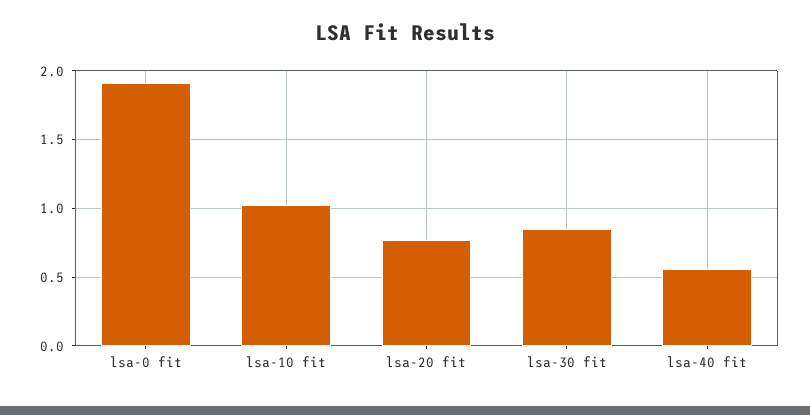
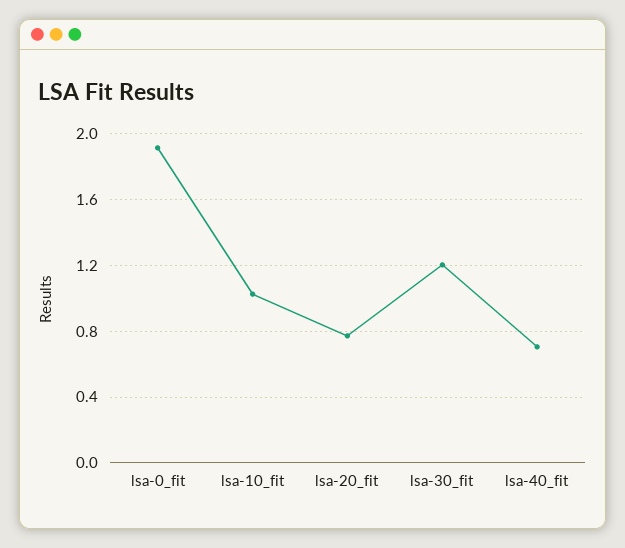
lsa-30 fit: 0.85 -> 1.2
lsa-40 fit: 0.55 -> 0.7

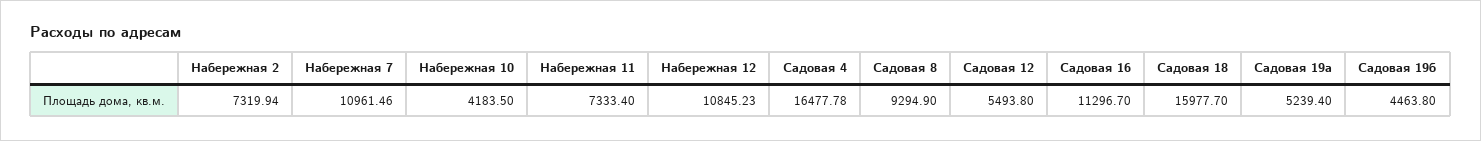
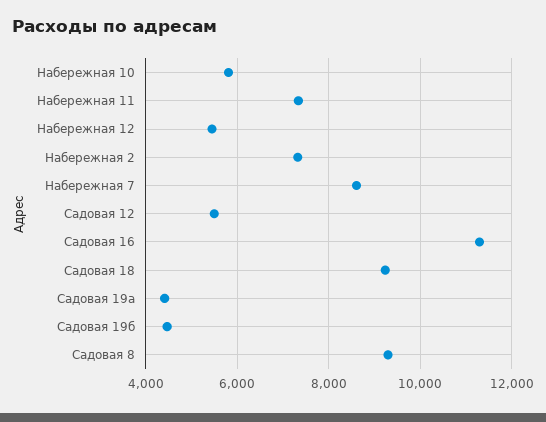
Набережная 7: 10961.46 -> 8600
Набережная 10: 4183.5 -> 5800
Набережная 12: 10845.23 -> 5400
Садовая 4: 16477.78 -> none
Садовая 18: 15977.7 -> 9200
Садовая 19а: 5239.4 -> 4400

####

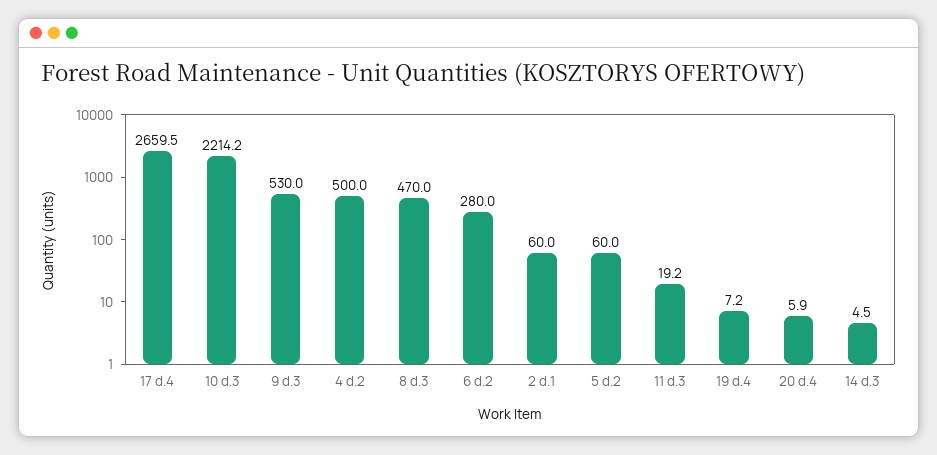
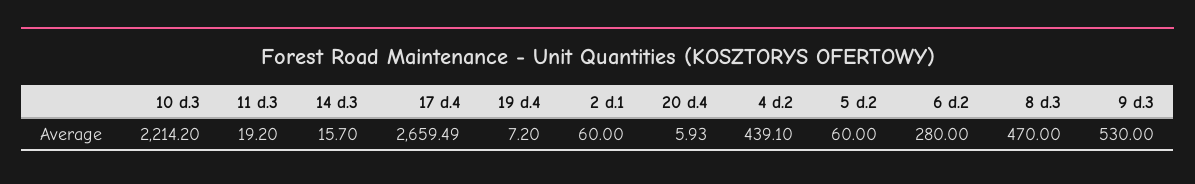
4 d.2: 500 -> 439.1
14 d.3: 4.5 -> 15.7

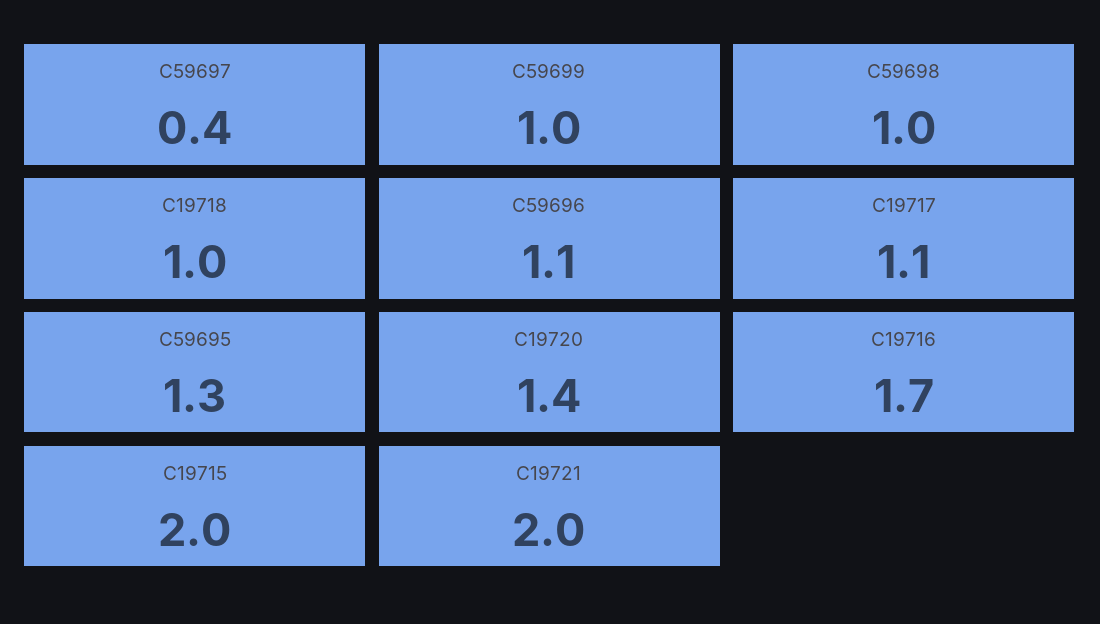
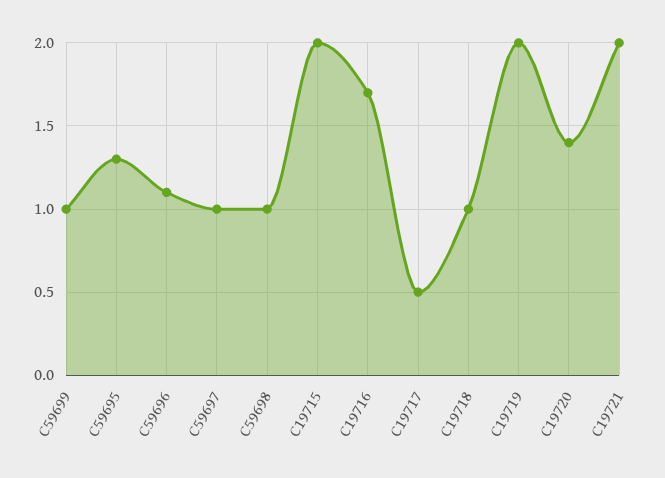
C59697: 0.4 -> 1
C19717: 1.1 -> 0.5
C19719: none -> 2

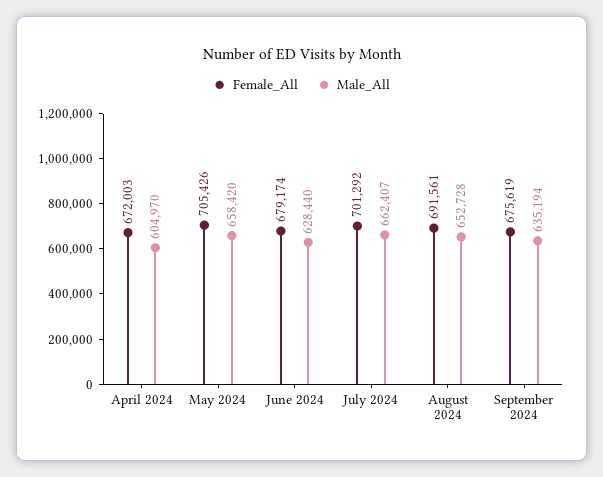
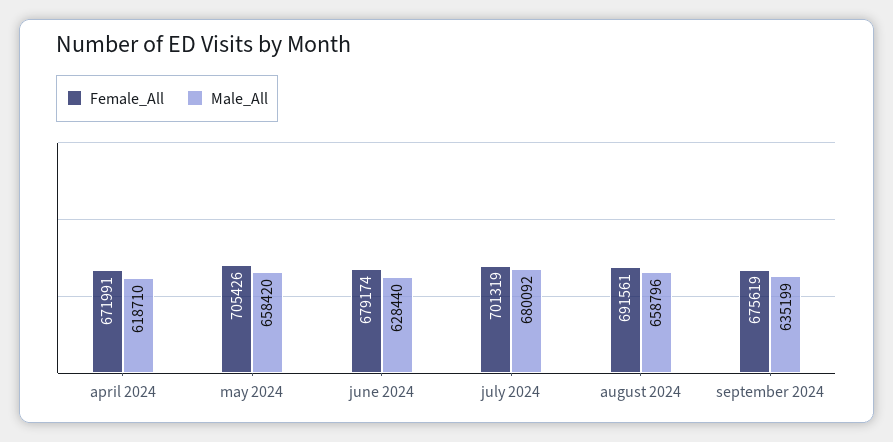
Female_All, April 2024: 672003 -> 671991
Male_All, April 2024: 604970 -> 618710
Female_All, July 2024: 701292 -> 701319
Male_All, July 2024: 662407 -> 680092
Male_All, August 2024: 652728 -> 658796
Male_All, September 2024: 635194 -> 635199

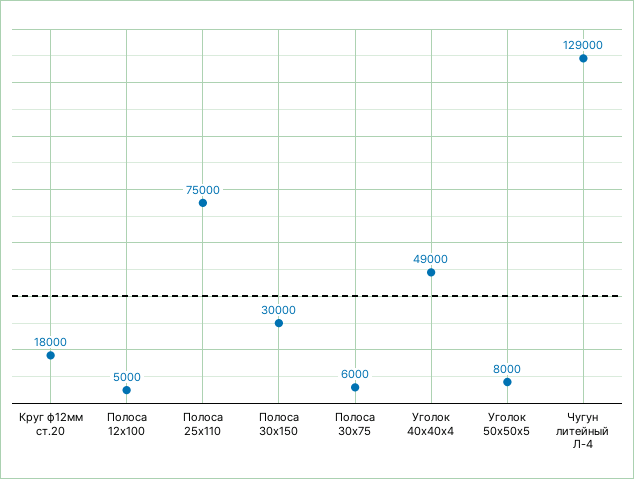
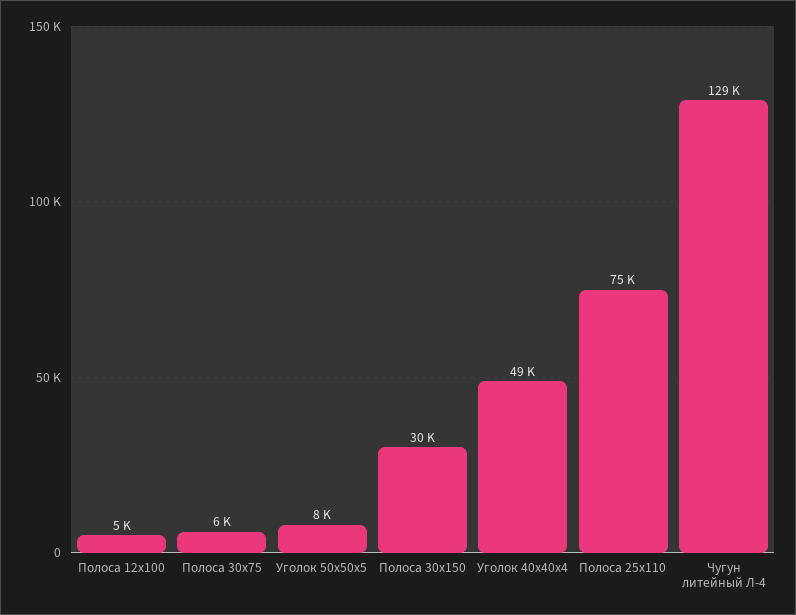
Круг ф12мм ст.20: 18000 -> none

####

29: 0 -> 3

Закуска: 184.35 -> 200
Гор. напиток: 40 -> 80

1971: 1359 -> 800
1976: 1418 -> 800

####

(Instructions to follow):
Looking at the listing above, which lines run from the one containing "lsa-30 fit: 0.85 -> 1.2" through the one containing "Садовая 19а: 5239.4 -> 4400"? Print exactly those, ends included, pictures excluded.

(Answer):
lsa-30 fit: 0.85 -> 1.2
lsa-40 fit: 0.55 -> 0.7

Набережная 7: 10961.46 -> 8600
Набережная 10: 4183.5 -> 5800
Набережная 12: 10845.23 -> 5400
Садовая 4: 16477.78 -> none
Садовая 18: 15977.7 -> 9200
Садовая 19а: 5239.4 -> 4400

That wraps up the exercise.